Researchers of a new study found that fish larvae can differentiate the odor of the reef they live in from the surrounding reefs and use this ability to sniff their way back home when they drift away.
Researchers have always been perplexed about how fish larvae find their way back home after drifting several kilometers away from the reef they reside in. Previous studies established that these tiny larvae were able to differentiate the odor of the reef they live in from the odor of other reefs. Now in a new study, researchers from several universities collaborated to discover that the larvae can identify their reef's odor from several kilometers away and use this odor to find their way back home.
"In this collaborative study we expanded our work to demonstrate that the odor responses can also be detected under the field conditions," said Dr. Jelle Atema, Boston University Professor of Biology in a press statement. "This establishes for the first time that reef fish larvae discriminate odor in situ."
For the new study, researchers used an overflow plume in One Tree Island to observe how fish larvae responded in an open surrounding. They first caught larvae from cardinalfish [Apogonidae] and damselfish [Pomacentridae] which were in the settlement-stage. An O-DISC (ocean Drifting In Situ Chamber) was placed in the north and south of the island. This light-weight device is a transparent instrument that is translucent to light, sound and miniature turbulence. The fish were placed in the central chamber of the instrument and let adrift in the water. Researchers then observed the swimming activity and bearing of the larva using an underwater motion sensing and imaging system. These movements were tracked using odor cues.
Researchers found that the larvae of the two fish family reacted differently to the olfactory stimulus. The cardinalfish larvae speeded up their swimming and moved in a zig-zag pattern within the DISC chamber, suggesting they were using infotaxis, or sporadic odor cues, in their attempt to orient. However, they didn't seem oriented towards the reef. Contrarily, damselfish larvae slowed down their movements and swam towards the reef as if the odor cues acted like a compass for them.
"Ocean currents do not appear to influence the orientation of fish larvae," said Dr.
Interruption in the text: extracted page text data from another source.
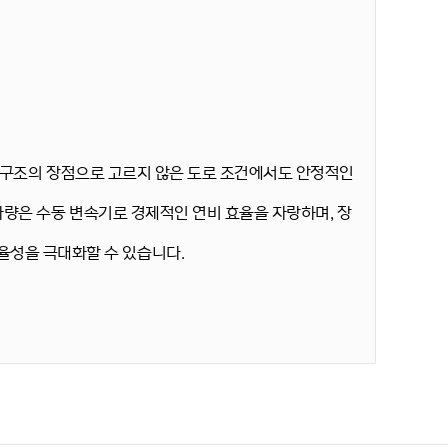
축 구조의 장점으로 고르지 않은 도로 조건에서도 안정적인
차량은 수동 변속기로 경제적인 연비 효율을 자랑하며, 장
효율성을 극대화할 수 있습니다.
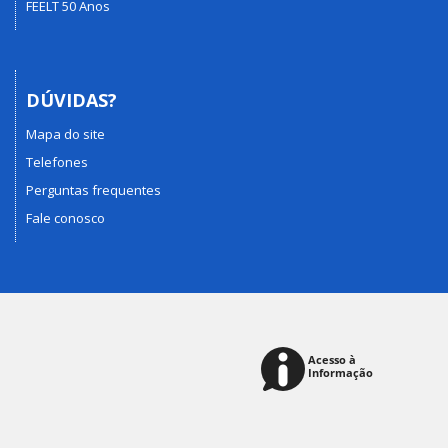
FEELT 50 Anos
DÚVIDAS?
Mapa do site
Telefones
Perguntas frequentes
Fale conosco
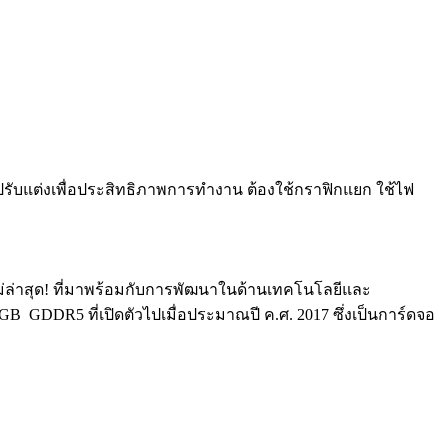
รปรับแต่งเพื่อประสิทธิภาพการทำงาน ต้องใช้กราฟิกแยก ใช้ไฟ
าสุด! ที่มาพร้อมกับการพัฒนาในด้านเทคโนโลยีและ
DDR5 ที่เปิดตัวไปเมื่อประมาณปี ค.ศ. 2017 ซึ่งเป็นการ์ดจอ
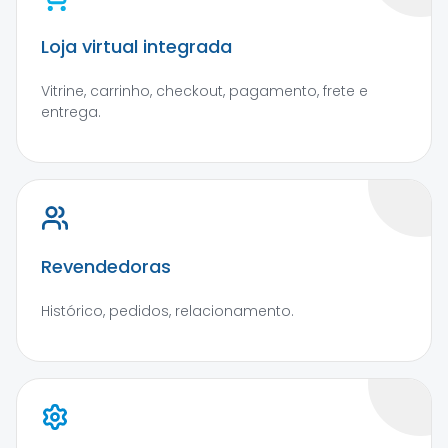
Loja virtual integrada
Vitrine, carrinho, checkout, pagamento, frete e
entrega.
Revendedoras
Histórico, pedidos, relacionamento.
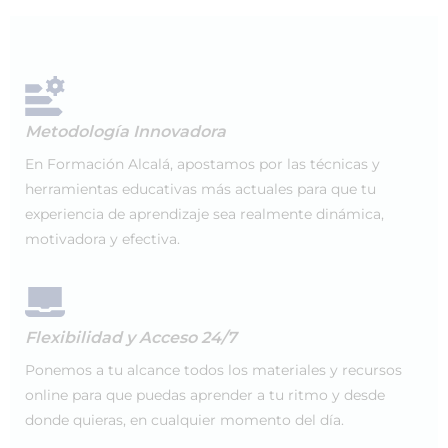
Metodología Innovadora
En Formación Alcalá, apostamos por las técnicas y
herramientas educativas más actuales para que tu
experiencia de aprendizaje sea realmente dinámica,
motivadora y efectiva.
Flexibilidad y Acceso 24/7
Ponemos a tu alcance todos los materiales y recursos
online para que puedas aprender a tu ritmo y desde
donde quieras, en cualquier momento del día.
Claire Paris, Professor at the University of Miami (UM) Rosenstiel School of Marine & Atmospheric Science. "They do not provide a frame of reference since larvae are transported within. Instead, we find that fish larvae navigate by detecting turbulent odor signals transported kilometers away from the reef. Subsequently they switch to a directional cue, perhaps magnetic or acoustic, which allows them to find the reef."
Though previous studies have established that fish like mature sharks and freshwater juvenile salmon navigate using olfactory signals, this is the first time researchers have found that fish larvae use similar odor cues.
According to the authors of the study, their findings emphasize on the importance of keeping a check on human activities that may alter the smells within the ocean. If these smells are altered, fish may not get their "wake-up" cue and remain in the open for longer, making them easy prey to bigger marine creatures.
This is not the first time a study has found that fish use their primary senses to find their way back home. A 2012 study conducted by researchers from the University of Bristol found that small coral fish use their sense of smell, sound and vision to navigate to their nursing ground.
Human activities are causing serious damage to ocean waters, causing fish to lose their sense of smell, according to a Canadian research and a NOAA report predicts the problem is "likely to be widespread in many freshwater aquatic habitats."